# TEXT BLOCK
— BEGIN —
Closed Bug 751347 Opened 12 years ago Closed 12 years ago

Need to qualify graphics performance of pandaboard ES

Categories

(Infrastructure & Operations Graveyard :: CIDuty, task)

ARM
Android
task
Not set
normal

Tracking

(Not tracked)

RESOLVED FIXED

People

(Reporter: wlach, Assigned: wlach)

References

Details

This came up in a conversation I had with Jonathan Griffin and I thought it important enough to file a bug.

In my initial testing of the Pandaboard A3 with eideticker, I found the graphics performance absolutely abysmal and totally unrepresentative of real devices (we were seeing something like the 5 fps on the eideticker canvas clock demo, where a real device like a galaxy nexus would get 60fps).

The ES may well be better, but we should verify this (using Eideticker or Talos). If the gfx performance isn't going to resemble that of a physical device, it's not going to be particularly useful for testing graphics performance with things like Talos (e.g. tcheckerboard) and we may have to consider other solutions.

If someone can provide me a working SDCard image, I can run some preliminary eideticker tests (I have a pandaboard ES here in Montreal). I'm going to tentatively mark this as a dependency of bug 725544.
Component: Release Engineering → Release Engineering: Platform Support
QA Contact: release → coop
Anyone out there that can provide wlach a working SDcard?
Ping: anyone from a-team have an SDcard for wlach?
(In reply to Chris Cooper [:coop] from comment #2)
> Ping: anyone from a-team have an SDcard for wlach?

Clint put up a working image earlier this week which I'll be using for testing. Just getting some last minute other stuff out of the way-- hoping to do this Monday.
So I finally got around to doing a bit of testing of this (getting the sdcard image running on the panda was a bit of a bear).

To get started I tried using the unique frames metric with the canvas clock test (I don't have synthetic input going with the panda yet, so couldn't do anything else).

The numbers seem to be a bit unstable (I think mostly due to latency on my internal wireless network-- need to figure out what's going on there), but the story *seems* to be that we're doing ok.

Panda: 200 / 501, 126 / 354, 124 / 350 (average fps of about 21)
Galaxy Nexus: 336 / 538, 131 / 197, 247 / 337 (average fps of about 47)

So the Panda seems to be about half as good as the Galaxy Nexus, at least on this metric. Not sure what the underlying reason for that is, but I guess we can tentatively say that the Pandaboard isn't a totally ridiculous platform for testing graphics performance. Might be worth roping in some of the graphics people and asking about whether there might be a better / more representative test that we should pick here.
Assignee: nobody → wlachance
(In reply to William Lachance (:wlach) from comment #4)
> So I finally got around to doing a bit of testing of this (getting the
> sdcard image running on the panda was a bit of a bear).
> 
> To get started I tried using the unique frames metric with the canvas clock
> test (I don't have synthetic input going with the panda yet, so couldn't do
> anything else).
— END —
# WHAT YOU NEED TO DO
1. In the bug report about Pandaboard graphics, write out the part from "The ES may well" to "a working SDcard?" again, switching "Montreal" to "Toronto".
2. Translate this sentence from the bug report about Pandaboard graphics into Spanish: "So the Panda seems to be about half as good as the Galaxy Nexus, at least on this metric."
3. Carry on writing the bug report about Pandaboard graphics from the point where it stops.

# MATERIAL SHOWN
— BEGIN —
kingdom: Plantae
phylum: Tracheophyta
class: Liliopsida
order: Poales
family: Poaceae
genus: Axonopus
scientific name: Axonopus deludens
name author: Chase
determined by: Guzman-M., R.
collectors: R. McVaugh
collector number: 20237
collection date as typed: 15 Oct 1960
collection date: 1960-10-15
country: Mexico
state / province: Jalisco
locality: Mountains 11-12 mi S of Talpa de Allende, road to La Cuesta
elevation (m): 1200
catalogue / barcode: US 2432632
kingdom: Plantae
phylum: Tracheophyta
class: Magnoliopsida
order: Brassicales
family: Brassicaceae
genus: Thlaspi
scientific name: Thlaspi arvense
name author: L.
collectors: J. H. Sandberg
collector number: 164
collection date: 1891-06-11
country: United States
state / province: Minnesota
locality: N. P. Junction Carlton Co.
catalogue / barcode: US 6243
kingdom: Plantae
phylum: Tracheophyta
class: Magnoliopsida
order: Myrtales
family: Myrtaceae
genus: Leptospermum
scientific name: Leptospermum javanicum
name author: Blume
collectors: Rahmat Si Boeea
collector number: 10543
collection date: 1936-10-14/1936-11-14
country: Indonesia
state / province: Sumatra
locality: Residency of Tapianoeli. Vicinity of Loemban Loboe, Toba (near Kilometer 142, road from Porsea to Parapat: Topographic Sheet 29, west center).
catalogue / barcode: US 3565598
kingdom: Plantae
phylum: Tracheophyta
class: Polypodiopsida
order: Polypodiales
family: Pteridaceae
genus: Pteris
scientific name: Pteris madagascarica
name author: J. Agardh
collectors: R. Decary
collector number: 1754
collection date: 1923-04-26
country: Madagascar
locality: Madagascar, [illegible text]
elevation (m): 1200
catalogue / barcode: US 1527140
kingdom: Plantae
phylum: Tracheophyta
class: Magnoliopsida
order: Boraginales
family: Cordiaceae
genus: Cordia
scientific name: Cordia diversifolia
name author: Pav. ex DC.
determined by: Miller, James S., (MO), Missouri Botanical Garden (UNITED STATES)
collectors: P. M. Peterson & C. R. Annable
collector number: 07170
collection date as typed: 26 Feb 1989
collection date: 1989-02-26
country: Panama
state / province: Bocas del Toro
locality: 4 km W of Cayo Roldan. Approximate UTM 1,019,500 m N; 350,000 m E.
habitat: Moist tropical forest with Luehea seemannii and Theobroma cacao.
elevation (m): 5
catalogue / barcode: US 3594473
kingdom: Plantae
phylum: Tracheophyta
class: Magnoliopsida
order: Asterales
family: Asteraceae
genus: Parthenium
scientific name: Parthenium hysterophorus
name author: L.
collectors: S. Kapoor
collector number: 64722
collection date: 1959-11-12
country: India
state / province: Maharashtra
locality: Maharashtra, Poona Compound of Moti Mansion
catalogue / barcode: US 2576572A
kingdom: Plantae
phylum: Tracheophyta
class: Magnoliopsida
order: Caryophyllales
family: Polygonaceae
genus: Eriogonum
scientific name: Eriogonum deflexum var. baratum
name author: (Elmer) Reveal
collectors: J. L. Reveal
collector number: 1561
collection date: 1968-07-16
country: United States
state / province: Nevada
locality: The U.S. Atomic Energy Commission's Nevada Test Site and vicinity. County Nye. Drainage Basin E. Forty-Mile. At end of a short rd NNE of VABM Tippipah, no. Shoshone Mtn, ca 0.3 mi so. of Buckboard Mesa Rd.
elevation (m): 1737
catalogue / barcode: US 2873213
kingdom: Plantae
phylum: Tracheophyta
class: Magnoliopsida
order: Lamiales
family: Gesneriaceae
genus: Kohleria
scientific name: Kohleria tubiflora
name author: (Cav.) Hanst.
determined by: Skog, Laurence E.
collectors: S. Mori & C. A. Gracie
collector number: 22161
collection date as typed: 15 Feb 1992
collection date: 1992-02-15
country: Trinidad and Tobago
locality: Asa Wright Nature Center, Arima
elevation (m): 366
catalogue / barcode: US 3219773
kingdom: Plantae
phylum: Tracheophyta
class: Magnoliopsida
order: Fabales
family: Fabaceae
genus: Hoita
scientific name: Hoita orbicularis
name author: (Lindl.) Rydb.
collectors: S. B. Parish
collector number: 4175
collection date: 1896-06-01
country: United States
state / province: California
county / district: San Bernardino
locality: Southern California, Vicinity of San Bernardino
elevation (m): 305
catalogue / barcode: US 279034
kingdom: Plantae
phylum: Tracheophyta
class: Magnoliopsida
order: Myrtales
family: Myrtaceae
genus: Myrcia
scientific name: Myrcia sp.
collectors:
— END —
# RESULTS FOR EACH TASK
1.
The ES may well be better, but we should verify this (using Eideticker or Talos). If the gfx performance isn't going to resemble that of a physical device, it's not going to be particularly useful for testing graphics performance with things like Talos (e.g. tcheckerboard) and we may have to consider other solutions.

If someone can provide me a working SDCard image, I can run some preliminary eideticker tests (I have a pandaboard ES here in Toronto). I'm going to tentatively mark this as a dependency of bug 725544.
Component: Release Engineering → Release Engineering: Platform Support
QA Contact: release → coop
Anyone out there that can provide wlach a working SDcard?

2. Así que la Panda parece ser aproximadamente la mitad de buena que el Galaxy Nexus, al menos en esta métrica.

3.
BTW this is what the Canvas clock test looks like:

http://wrla.ch/eideticker/dashboard/videos/video-1337351670.49.webm

It's a pretty ridiculous test that basically just tests the raw refresh rate of canvas. Nonetheless, it can measure things like the benefit of OMTC:

http://wrla.ch/eideticker/dashboard/#/canvas-clock/fps
The Pandaboard is "serious" hardware that represents ~middle-high-ish end current generation of phones.  It's a very reasonable test platform.

Pandaboard ES has more horsepower, just under highest-high-end of current gen.

I think either is a fine choice for automation.
(In reply to Chris Jones [:cjones] [:warhammer] from comment #6)
> The Pandaboard is "serious" hardware that represents ~middle-high-ish end
> current generation of phones.  It's a very reasonable test platform.
> 
> Pandaboard ES has more horsepower, just under highest-high-end of current
> gen.
> 
> I think either is a fine choice for automation.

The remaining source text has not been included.